Material shown:
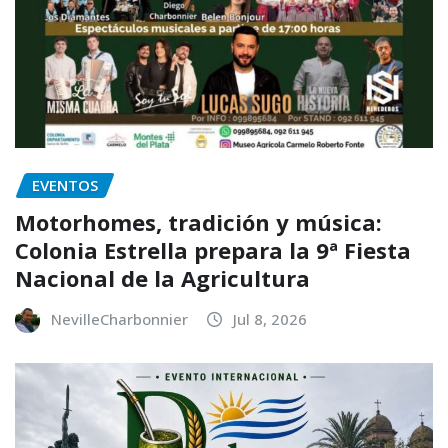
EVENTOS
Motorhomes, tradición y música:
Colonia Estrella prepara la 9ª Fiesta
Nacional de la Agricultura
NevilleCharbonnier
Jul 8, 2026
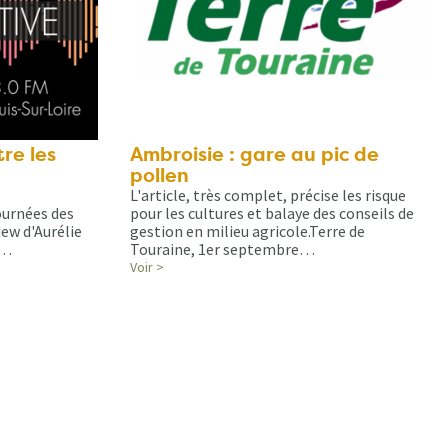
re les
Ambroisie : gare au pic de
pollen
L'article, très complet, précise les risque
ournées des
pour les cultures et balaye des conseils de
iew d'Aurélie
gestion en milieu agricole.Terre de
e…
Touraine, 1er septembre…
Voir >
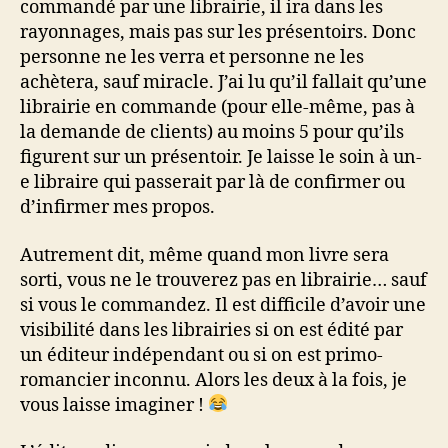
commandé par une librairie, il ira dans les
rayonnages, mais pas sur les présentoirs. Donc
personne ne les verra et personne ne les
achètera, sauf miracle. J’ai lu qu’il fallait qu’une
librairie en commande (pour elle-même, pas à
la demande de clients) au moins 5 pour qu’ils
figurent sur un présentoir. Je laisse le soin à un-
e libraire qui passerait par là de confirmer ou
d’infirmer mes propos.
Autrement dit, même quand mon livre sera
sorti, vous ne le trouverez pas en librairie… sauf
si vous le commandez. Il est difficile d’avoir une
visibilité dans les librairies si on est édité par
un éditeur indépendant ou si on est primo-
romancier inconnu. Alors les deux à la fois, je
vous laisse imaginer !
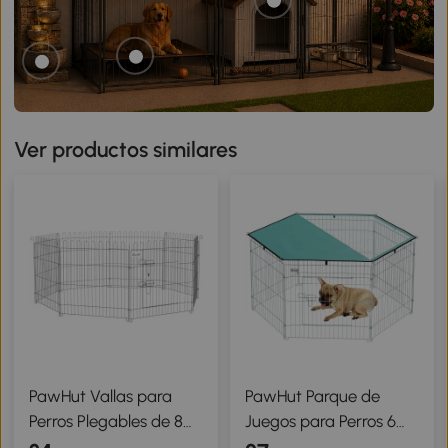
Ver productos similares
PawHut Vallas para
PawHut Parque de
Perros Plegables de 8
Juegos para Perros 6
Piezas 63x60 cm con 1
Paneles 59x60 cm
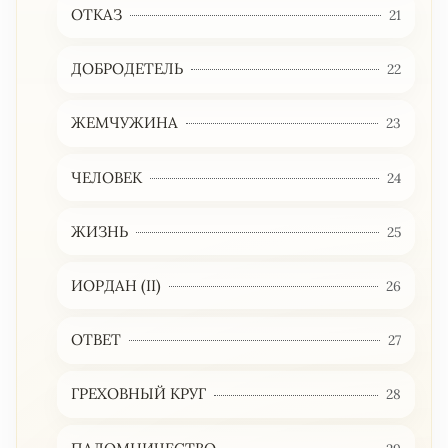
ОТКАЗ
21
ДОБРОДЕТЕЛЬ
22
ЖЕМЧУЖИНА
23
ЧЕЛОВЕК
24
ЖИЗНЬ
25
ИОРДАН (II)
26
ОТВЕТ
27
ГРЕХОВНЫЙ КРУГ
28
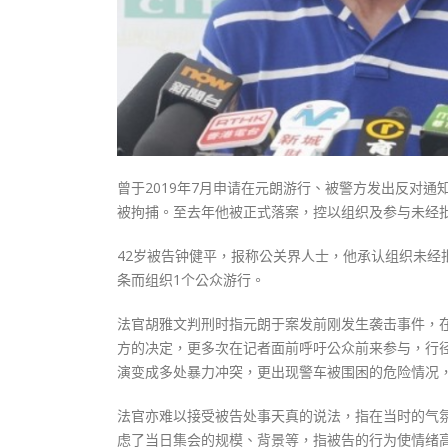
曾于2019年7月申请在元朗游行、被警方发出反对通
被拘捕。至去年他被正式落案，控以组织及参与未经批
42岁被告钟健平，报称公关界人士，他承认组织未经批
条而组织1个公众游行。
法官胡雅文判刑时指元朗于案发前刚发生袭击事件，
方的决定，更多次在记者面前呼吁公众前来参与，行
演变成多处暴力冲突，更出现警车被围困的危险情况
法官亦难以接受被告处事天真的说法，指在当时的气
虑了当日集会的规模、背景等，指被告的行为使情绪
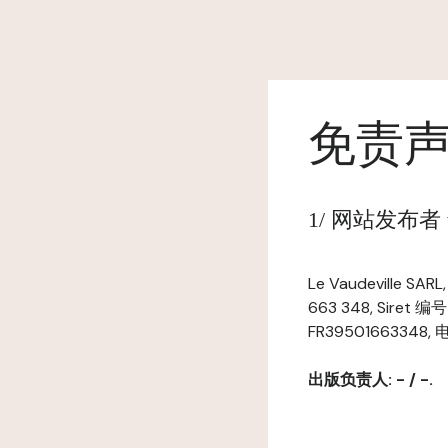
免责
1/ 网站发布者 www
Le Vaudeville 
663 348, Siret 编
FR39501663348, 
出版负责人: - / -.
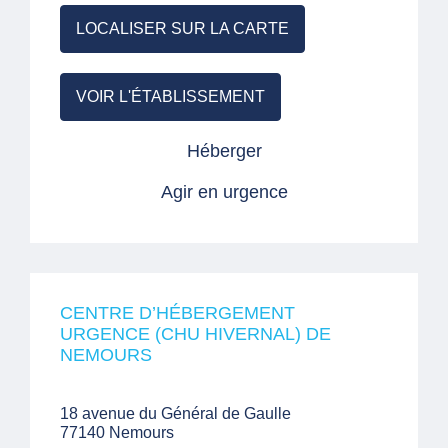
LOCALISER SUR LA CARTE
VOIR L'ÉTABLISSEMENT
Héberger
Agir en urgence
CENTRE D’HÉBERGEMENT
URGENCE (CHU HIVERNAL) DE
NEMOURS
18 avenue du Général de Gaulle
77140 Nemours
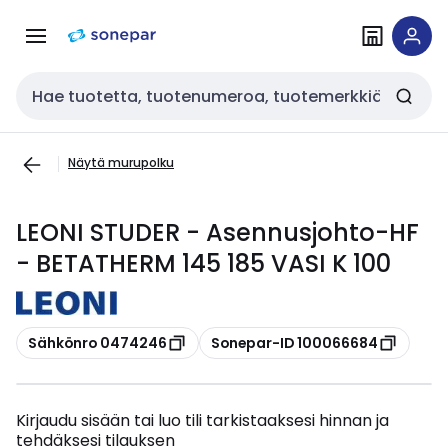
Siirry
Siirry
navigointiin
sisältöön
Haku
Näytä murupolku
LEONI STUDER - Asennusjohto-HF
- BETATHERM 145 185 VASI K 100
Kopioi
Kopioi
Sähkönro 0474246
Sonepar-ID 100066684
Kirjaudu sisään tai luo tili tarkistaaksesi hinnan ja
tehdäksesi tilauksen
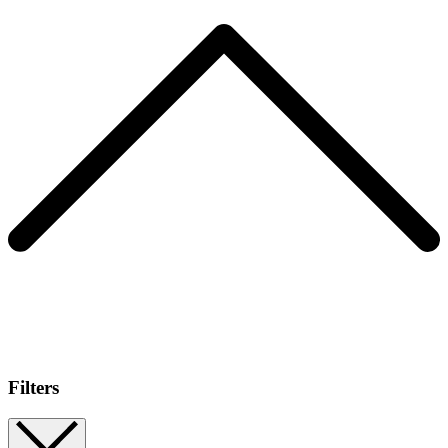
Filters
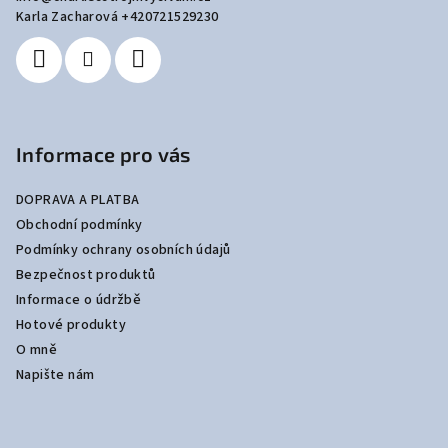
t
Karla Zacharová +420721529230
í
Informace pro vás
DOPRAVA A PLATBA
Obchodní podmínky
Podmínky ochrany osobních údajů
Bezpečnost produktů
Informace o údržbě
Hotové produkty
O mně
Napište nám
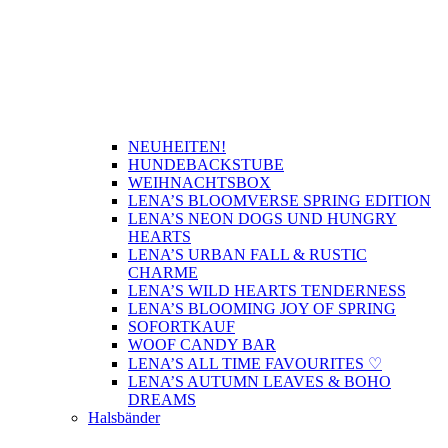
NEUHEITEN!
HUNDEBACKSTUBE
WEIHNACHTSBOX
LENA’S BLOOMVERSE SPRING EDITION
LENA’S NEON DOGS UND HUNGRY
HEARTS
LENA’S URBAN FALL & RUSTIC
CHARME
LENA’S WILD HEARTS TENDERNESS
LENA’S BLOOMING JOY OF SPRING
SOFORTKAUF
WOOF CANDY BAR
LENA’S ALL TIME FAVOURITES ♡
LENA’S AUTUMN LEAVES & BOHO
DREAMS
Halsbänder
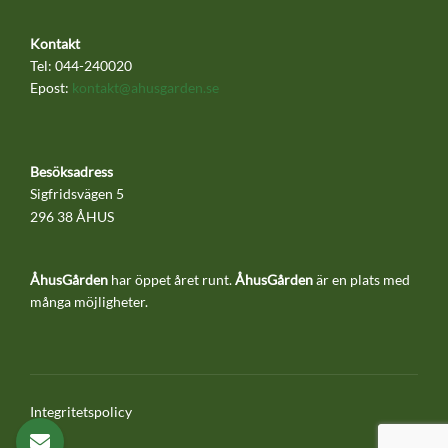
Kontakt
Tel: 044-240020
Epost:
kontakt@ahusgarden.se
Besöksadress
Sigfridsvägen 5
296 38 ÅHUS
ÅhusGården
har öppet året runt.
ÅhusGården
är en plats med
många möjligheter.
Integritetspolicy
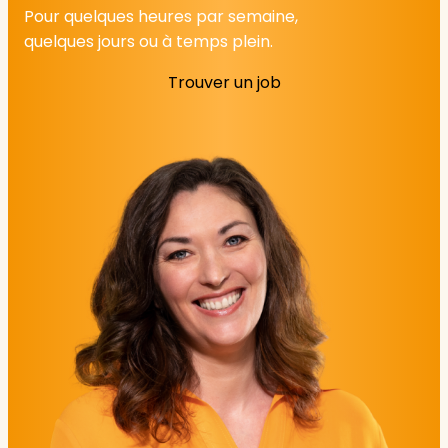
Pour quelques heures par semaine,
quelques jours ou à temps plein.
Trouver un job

Task item:
Look through the entries and copy every line in which the string "PawHut" appears.

Written solution:
PawHut Vallas para
PawHut Parque de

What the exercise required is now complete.